Сидя вечером в баре за кружкой пива, он разговорился с пожилым барменом и узнал, что лагерь для русских военнопленных находился не в самом городе, а в десяти километрах отсюда. Туда ходит автобус, там есть небольшой музей и кое-что можно узнать.

— А вы — русский? — спросил его бармен.

— Нет, я — канадец, — ответил Фрам.

— Канадец? Я что-то не слышал, чтобы в наших местах работали канадские пленные. Было несколько англичан, но канадцев…

— Мой отец и дядя русские. Отец до войны переехал в Канаду, а его брат воевал в Красной Армии. Я здесь, собственно, по просьбе отца. У него никого в России не осталось.

— Да, русских пленных здесь было много, очень много. Бедняги, не всем пришлось вернуться домой. Я видел собственными глазами, как по городу вели пленных. Они были голодны и худы, как вяленая треска, а мы, мальчишки, совали им в руки хлеб.

«Значит, еще не все поросло здесь травой забвения, — отметил он про себя. — Хорошо, что я загодя запасся легендой — расспросы о русских военнопленных не так уж и безопасны».

Бармен начал рассказывать ему различные истории времен оккупации. В словах норвежца сквозила явная гордость за своих предков и за свою страну. Значит, не все еще потеряно.

— Кроме названного, был еще один лагерь, но это уже для штрафников, — рассказал бармен. — Он будет немного подальше — на Лофотенских островах. Слыхали о таких?

— Признаться, нет, — смущенно сказал Фрам.

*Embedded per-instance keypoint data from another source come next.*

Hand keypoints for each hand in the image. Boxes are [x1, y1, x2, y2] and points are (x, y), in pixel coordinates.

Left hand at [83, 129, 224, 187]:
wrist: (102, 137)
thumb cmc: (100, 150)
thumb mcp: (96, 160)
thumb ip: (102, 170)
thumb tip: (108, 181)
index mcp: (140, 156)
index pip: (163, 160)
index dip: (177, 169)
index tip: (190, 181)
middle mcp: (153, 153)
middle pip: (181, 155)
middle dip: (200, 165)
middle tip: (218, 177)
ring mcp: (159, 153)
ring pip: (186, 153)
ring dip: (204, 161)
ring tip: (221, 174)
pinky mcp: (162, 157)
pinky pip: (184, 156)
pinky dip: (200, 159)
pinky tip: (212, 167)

— Ну как же! Сам Эдгар По написал о них рассказ под названием «Низвержение в Мальстрем», — оживился бармен. — Мальстрем — это гигантский водоворот, известный своим коварством и необычайной силой. Жертвами Мальстрема очень часто являются не только лодки и баркасы, но и крупные корабли. Их просто в течение нескольких секунд, словно щепку, затягивает в огромную воронку.

— А с Лофотенами есть сообщение?

— Естественно! От причала порта ежедневно отходят несколько пароходов на самые крупные острова архипелага. Между самими островами уже снуют посудины поменьше.

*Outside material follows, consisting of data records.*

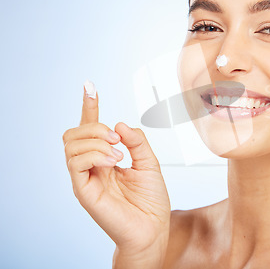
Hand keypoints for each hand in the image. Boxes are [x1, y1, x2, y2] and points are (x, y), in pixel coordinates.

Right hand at [62, 81, 170, 257]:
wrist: (153, 228)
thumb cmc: (151, 200)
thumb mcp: (149, 162)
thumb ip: (136, 141)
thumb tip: (118, 124)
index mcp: (106, 158)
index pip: (90, 128)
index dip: (89, 106)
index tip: (89, 86)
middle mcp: (92, 166)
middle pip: (74, 133)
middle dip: (93, 125)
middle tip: (115, 137)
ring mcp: (85, 178)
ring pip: (72, 144)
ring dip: (96, 140)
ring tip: (118, 153)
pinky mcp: (83, 190)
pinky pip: (76, 162)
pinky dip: (95, 154)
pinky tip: (113, 160)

На следующий день он сел в автобус и уже через полчаса был на месте.

Это был, вероятно, типичный рыбацкий поселок на берегу все того же Уфутенского фиорда: небольшой магазинчик, почта, газетный киоск — все в одном крашеном деревянном домике. У пристани стаи разнокалиберных лодок и баркасов, развешанные для просушки сети и для вяления — связки трески. Ветер и на расстоянии доносил до него гниловатый запах рыбы.

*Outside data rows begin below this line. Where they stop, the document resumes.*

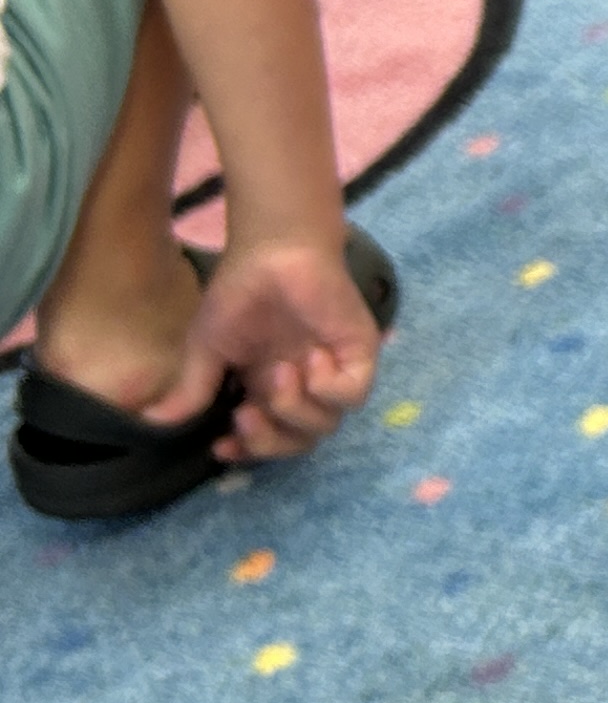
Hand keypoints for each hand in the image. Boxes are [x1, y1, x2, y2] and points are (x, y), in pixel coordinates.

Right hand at [187, 235, 381, 461]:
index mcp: (268, 390)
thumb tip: (153, 423)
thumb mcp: (207, 347)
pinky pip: (354, 395)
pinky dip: (330, 388)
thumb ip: (193, 387)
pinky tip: (311, 359)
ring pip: (326, 424)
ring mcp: (332, 371)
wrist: (272, 251)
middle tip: (246, 412)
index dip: (249, 451)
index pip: (268, 439)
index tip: (220, 448)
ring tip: (280, 369)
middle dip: (270, 440)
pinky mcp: (358, 353)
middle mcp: (303, 387)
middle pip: (299, 441)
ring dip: (295, 407)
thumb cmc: (240, 294)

Музей он нашел сразу. Он тоже, как все дома в поселке, был выстроен из дерева и выкрашен в распространенный здесь повсюду терракотовый цвет кирпича. При входе в домик он заплатил несколько крон и прошел внутрь. В этот ранний час он оказался единственным посетителем, и его одинокие шаги по крашеному деревянному полу гулко раздавались по пустому залу.